Some Challenges to Dr. Junig's Assertions
Ron Jackson, MSW
University of Washington School of Social Work

First a question to The Bridge editor: Why are you interviewing a psychiatrist about the use of buprenorphine in primary care physicians? Why not interview a primary care physician about her experience with and perspectives about the issues in the use of buprenorphine in the treatment of opioid use disorder in primary care practice? I honestly don’t believe that Dr. Junig has the perspective or experience to discuss this issue. So, my main recommendation is to find a primary care physician, not a psychiatrist, to answer your questions.

Second, in your first question you state that “The introduction to buprenorphine treatment in the U.S. has occurred through a controlled system somewhat parallel to controls on methadone.” The buprenorphine treatment system is in no way as regulated as is methadone treatment, which is constrained by federal and state rules and accreditation guidelines, none of which apply to office-based buprenorphine treatment.

Now to my reactions to Dr. Junig’s interview responses:

While I wholeheartedly agree with Dr. Junig on many of his points, specifically his advocacy for funding medication-assisted treatment as a chronic medical disease for which time-limited treatment should not apply and that indefinite maintenance on agonist or partial agonist medication in the treatment of opioid use disorders is a perfectly acceptable treatment pathway, I do take issue with some of his other assertions.

My main point of disagreement with Dr. Junig centers on his assertion that all buprenorphine diversion occurs because those in that illicit marketplace are seeking/purchasing diverted buprenorphine for their own self-medication, either to help their own-managed withdrawal from opioids or to serve as a bridge between periods of illicit opioid use. I’ve heard that argument, ironically, before, early in the 1970’s, about the diversion of methadone from opioid treatment programs.

It was untrue then. I’ve also heard this argument recently about buprenorphine, to which I always reply, “Where are your data to support that contention?” I think Dr. Junig is advancing a belief-based argument in order to support his expressed interest in eliminating the caseload capacity for buprenorphine-waivered physicians. I’d preferred to be informed by data about what percentage of buprenorphine diversion is attributable to the reasons Dr. Junig cites and what is attributable to individuals seeking buprenorphine in order to get high.

I’d like to have a better idea about that before making the sweeping policy change of eliminating the current 100 patient capacity limit because there are data that suggest that buprenorphine diversion increased when the 30 patient capacity limit was increased to 100 patients in 2006. Moreover, to take his assertion to its logical conclusion if, as Dr. Junig states “…if a person takes buprenorphine for any reason—even just to avoid withdrawal until a better batch of heroin comes to town—that person is less likely to die from overdose” why not at the very least make buprenorphine an unscheduled medication like naloxone or, at the extreme make, it an over-the counter medication? I can’t imagine a data-based argument that would support either of those positions.

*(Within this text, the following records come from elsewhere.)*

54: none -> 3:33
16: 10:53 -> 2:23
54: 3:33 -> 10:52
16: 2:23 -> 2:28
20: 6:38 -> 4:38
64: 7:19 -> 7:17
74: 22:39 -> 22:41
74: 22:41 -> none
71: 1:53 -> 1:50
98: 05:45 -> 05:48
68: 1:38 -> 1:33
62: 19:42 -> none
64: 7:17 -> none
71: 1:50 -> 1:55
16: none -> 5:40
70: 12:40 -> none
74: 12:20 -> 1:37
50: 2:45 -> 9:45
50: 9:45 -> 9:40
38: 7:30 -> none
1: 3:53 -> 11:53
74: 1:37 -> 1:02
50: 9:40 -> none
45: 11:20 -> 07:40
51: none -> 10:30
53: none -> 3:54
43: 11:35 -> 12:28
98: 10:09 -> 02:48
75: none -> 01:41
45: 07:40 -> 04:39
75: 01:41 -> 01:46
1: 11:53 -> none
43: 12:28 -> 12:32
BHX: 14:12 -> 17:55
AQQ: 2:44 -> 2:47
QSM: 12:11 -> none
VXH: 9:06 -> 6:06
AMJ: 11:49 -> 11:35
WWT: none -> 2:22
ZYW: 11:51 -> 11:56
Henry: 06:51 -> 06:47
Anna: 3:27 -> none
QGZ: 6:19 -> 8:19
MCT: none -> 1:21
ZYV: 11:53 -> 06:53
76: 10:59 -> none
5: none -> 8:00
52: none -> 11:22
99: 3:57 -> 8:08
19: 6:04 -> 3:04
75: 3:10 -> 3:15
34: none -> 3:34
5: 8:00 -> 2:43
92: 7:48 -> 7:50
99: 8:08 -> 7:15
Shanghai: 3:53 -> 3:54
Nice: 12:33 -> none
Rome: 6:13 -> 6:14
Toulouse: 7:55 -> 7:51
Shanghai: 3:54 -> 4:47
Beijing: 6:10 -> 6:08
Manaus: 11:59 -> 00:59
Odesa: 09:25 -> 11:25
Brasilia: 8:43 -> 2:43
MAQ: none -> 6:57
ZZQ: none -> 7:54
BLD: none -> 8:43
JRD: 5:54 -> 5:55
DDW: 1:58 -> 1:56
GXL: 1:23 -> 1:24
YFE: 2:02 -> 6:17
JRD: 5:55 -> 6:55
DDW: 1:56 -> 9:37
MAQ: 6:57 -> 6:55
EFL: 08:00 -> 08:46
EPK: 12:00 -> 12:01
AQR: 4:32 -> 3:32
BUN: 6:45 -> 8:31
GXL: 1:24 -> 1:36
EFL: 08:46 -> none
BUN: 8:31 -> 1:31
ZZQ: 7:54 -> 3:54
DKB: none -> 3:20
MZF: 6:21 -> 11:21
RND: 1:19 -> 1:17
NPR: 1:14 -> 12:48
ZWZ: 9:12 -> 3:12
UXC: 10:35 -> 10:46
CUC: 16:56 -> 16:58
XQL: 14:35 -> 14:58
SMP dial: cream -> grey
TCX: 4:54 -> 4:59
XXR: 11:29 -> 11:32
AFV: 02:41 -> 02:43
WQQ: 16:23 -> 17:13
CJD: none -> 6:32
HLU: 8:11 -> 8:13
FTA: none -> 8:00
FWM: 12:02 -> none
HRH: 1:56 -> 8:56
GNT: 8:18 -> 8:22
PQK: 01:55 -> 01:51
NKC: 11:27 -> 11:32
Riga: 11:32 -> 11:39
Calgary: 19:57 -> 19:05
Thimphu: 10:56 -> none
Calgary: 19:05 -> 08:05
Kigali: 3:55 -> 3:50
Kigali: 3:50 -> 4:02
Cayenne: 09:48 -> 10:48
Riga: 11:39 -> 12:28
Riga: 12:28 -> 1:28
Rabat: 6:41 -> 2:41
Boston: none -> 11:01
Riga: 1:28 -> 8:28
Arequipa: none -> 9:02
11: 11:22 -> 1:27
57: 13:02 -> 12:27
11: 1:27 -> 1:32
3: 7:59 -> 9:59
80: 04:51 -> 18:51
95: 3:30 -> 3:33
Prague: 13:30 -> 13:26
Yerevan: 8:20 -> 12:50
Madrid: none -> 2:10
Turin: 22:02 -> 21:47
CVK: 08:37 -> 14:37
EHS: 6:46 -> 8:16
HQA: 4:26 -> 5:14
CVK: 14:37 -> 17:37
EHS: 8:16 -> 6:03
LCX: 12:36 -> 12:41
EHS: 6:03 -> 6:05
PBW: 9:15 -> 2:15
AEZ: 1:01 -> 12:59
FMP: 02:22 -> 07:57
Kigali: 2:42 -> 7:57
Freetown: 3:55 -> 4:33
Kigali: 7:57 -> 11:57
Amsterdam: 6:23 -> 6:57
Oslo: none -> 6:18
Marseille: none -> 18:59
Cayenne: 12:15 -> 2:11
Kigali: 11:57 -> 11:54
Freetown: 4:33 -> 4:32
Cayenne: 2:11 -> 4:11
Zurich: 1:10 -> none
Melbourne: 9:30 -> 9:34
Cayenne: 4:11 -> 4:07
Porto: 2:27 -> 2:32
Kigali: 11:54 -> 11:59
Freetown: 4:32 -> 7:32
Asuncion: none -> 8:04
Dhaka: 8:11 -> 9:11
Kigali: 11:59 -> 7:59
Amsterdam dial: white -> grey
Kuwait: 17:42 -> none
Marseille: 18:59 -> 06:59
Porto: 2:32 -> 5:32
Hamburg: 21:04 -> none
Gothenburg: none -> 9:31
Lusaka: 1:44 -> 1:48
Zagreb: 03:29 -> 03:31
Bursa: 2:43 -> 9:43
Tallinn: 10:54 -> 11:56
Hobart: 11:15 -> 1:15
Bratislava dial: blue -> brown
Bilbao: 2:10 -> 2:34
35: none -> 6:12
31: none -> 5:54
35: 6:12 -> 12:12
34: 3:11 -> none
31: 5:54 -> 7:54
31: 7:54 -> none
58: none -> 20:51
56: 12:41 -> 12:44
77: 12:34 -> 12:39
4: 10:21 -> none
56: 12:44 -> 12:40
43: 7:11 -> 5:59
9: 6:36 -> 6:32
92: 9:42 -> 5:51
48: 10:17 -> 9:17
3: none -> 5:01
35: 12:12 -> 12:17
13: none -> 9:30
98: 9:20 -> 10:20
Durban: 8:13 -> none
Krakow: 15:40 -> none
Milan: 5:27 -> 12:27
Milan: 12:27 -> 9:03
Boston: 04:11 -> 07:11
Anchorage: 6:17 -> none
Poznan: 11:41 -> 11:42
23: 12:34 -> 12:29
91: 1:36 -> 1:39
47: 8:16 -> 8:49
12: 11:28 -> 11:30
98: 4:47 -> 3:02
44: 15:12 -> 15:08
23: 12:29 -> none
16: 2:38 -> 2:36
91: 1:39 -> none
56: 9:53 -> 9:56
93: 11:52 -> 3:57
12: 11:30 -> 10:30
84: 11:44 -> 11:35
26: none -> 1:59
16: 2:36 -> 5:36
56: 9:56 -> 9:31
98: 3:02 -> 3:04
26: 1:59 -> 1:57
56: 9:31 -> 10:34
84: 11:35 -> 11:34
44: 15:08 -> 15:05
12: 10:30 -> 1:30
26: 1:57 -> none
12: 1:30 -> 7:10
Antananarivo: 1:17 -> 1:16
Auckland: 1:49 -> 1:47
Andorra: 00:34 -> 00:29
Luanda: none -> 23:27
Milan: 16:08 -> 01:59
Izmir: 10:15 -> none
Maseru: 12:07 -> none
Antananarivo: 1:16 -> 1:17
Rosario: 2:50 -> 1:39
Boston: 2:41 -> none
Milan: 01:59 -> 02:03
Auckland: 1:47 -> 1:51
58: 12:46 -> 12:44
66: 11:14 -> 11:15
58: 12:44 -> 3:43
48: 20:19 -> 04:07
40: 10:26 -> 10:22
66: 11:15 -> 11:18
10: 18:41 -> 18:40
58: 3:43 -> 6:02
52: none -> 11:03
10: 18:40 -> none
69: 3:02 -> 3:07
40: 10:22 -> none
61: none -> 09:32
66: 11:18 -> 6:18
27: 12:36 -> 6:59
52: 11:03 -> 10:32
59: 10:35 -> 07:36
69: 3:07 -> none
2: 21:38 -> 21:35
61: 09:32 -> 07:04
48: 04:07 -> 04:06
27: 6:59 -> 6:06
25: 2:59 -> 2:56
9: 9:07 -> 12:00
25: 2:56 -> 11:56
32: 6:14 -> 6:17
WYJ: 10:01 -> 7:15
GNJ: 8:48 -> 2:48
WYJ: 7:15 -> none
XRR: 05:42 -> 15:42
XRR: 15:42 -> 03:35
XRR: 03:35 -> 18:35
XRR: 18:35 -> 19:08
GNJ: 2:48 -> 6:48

About the issue of psychosocial counseling by physicians of patient on buprenorphine, I’d like to take issue with several of Dr. Junig’s assertions. First, when asked, “How successful have physicians been in linking buprenorphine patients with psychosocial counseling?” he replied, “successful enough.” I’m not even sure what “successful enough” means and I’d be curious to know not only how Dr. Junig defines the term he used as well as upon what data he bases this assertion. One of the shortcomings of DATA 2000 is, in my opinion, that it did not establish a mechanism for gathering data about the practices and outcomes of waivered physicians. Ideally, we’d have such data to compare and contrast who’s being treated by DATA-waivered physicians and how those outcomes compare with patients being treated in Opioid Treatment Programs, for which data do exist.

The other assertion with which I’d like to take issue involves his response to the question, “Simply on the basis of their skills as physicians, and assuming they were willing to spend the time, do you think the majority of physicians could successfully deliver this psychosocial counseling?” He did not address the issue of physician time and willingness to use the precious few minutes that primary care physicians have to spend with patients. Dr, Junig is a psychiatrist and probably has a great willingness to talk with and listen to patients and will structure his patient time to accomplish those tasks. In my work with primary care physicians about their time management as it relates to assessing and intervening with substance use disorders I constantly hear those physicians concerns about time pressure. So, despite, Dr. Junig’s assertion based on his practice, I think it’s an open question about primary care physicians’ willingness and time to deliver psychosocial counseling to their patients on buprenorphine.

And all of this goes directly to the question of an unlimited patient capacity for the treatment of patients with buprenorphine. First of all, I don’t think the data exist about how many of the physicians who have the 100 patient limit are actually at that limit. Are we really ready to have physicians with 300, 500, 600 patients on buprenorphine with all of the unknown questions about treatment outcomes, e.g., how, if at all, are outcomes affected by physician caseloads, and the potential risks for diversion? With all due respect to Dr. Junig, there’s no street market for albuterol or lisinopril, so his analogy to the treatment of asthma and hypertension isn’t exact.